ExecutiveOtaku’s International House of Traps and Sukiyaki
This week’s episode had less events per se, but hit the mark on its singular main point as well as touching on some of Kuranosuke’s background and family life. The primary issue being how the girls in the Nunnery further their own isolation through a lack of social skills and even hostility towards anything that deviates from the norm of their constructed world. It was most displeasing to see all of them act so rudely and immaturely towards Kuranosuke, even after he made sure to dress as a girl and acted in quite a friendly and polite manner. While I was disappointed in the characters, I was happy that the story features this aspect of the truly far-gone nerd/otaku lifestyle. Similar to the way in which the Nunnery girls aren’t presented as the typically attractive ones from most anime (Nogizaka Haruka, Fujiyoshi from Sayonara Zetsubou Sensei, etc), their personalities match those of people who would hole themselves up in an apartment building together and be extremely apprehensive outside in regular society. I very much liked how this was more of a challenge to the isolationist mindset where difference-from is internalized so much that it becomes hostility-towards mainstream society and social interactions. Contrast this to this week’s episode of Ore no Imouto which played up a one-sided scenario of persecution by mainstream society of the otaku lifestyle. Ore no Imouto reinforced a (mostly false) narrative of irrational societal persecution of the otaku lifestyle ‘just because’ that the most far-gone in the community like to put forth. This ends up forming a false persecution complex that’s always annoying to see (and plenty of other groups do it too: fundamentalist Christians offline, furries and some libertarians or socialists online, for example.) Kuragehime on the other hand challenges this narrative, bringing a much more honest look at the extreme otaku lifestyle that illustrates the two-way nature of the issue. It’s not just that society might not accept the girls’ hobbies (though most would be fairly understanding if expressed with tact), but that the girls and their mindset are also to blame for furthering their own isolation.
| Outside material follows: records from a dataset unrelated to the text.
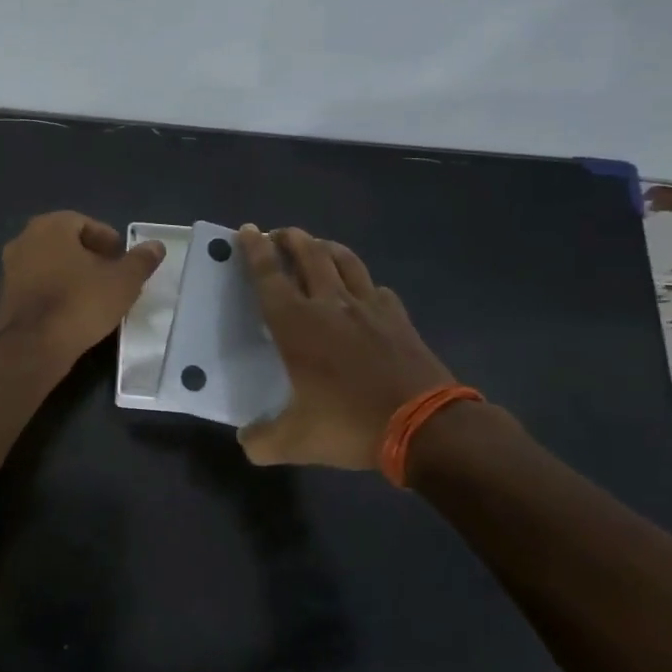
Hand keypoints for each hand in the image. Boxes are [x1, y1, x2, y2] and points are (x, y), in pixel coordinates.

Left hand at [0, 211, 165, 367]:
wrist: (36, 346)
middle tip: (112, 276)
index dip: (107, 240)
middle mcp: (24, 239)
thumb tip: (155, 246)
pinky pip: (37, 285)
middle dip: (90, 256)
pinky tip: (72, 311)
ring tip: (96, 295)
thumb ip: (140, 260)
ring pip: (50, 264)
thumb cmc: (82, 302)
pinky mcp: (5, 295)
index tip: (122, 260)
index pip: (85, 223)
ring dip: (72, 274)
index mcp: (50, 226)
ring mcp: (10, 268)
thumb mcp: (123, 281)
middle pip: (66, 242)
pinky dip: (55, 291)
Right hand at [236, 225, 454, 470]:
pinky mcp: (398, 318)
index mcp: (297, 325)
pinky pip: (377, 288)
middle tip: (279, 234)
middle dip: (290, 238)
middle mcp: (330, 305)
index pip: (269, 276)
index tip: (247, 229)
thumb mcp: (296, 442)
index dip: (255, 251)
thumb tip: (246, 441)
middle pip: (309, 255)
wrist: (426, 426)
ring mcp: (369, 308)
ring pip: (345, 261)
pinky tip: (364, 291)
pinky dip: (364, 283)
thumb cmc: (351, 425)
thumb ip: (262, 441)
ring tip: (316, 246)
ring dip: (326, 247)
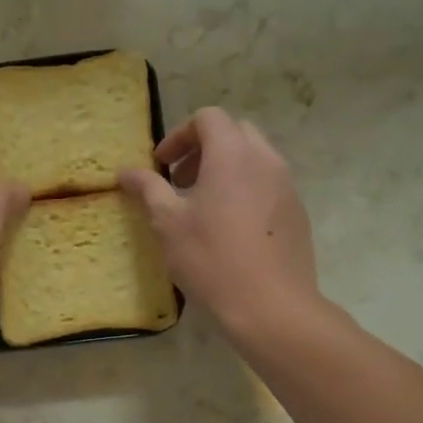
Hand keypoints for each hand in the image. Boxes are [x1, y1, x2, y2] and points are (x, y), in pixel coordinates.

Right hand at [118, 108, 321, 335]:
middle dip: (203, 148)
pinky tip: (229, 226)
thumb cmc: (211, 258)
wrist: (271, 304)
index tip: (161, 165)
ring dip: (225, 168)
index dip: (179, 135)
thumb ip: (148, 188)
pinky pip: (268, 183)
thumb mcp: (168, 222)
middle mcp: (265, 159)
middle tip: (180, 181)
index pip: (207, 118)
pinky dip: (245, 188)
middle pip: (234, 131)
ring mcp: (287, 185)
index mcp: (232, 154)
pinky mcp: (297, 211)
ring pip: (254, 157)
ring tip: (203, 205)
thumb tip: (126, 171)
No one wants to BE FRIENDLY apparently.
Kuranosuke had some light shed on his background this time, and despite Kuragehime’s many differences it does retain the trope of the shoujo male lead being from a rich and eminent family. His brother, if not also his father, are involved in politics and there’s some distance between them due to Kuranosuke’s crossdressing and likely other issues. I am interested in seeing more of the brother, since I imagine he’d bring an interesting angle to interactions with his younger brother and Tsukimi (and maybe at one point, with the rest of the girls.)
One final note on fansubs. While it appeared that there would be two groups doing fansubs for this series, it looks like [gg] dropped out and Umee is just releasing a rip of the Crunchyroll subs. I am very disappoint. The Crunchyroll subs are decent translations, but I dislike how localized they can be at times, as well as a grating word choice in one instance. This being the choice of “hipster” for “osyare na hito”, which I think would be better translated as Umee did in episode 01 with “chic person” or “chic (feature/clothing/etc)” since it’s a general descriptor instead of a very specific term like “hipster.” Yeah, yeah, not everyone cares so much, but little bits of nuance do bug me when I can clearly hear another word or set of words being spoken. I really hope Umee goes back to doing their own subs. If I had wanted Crunchyroll subs, I’d go watch the lame streams. Nah, I’d just download the stream rips. But the point is, it’s lame to rip someone else’s subs, especially if you put your own group’s name on the file. At least the low quality Crunchyrip people are honest.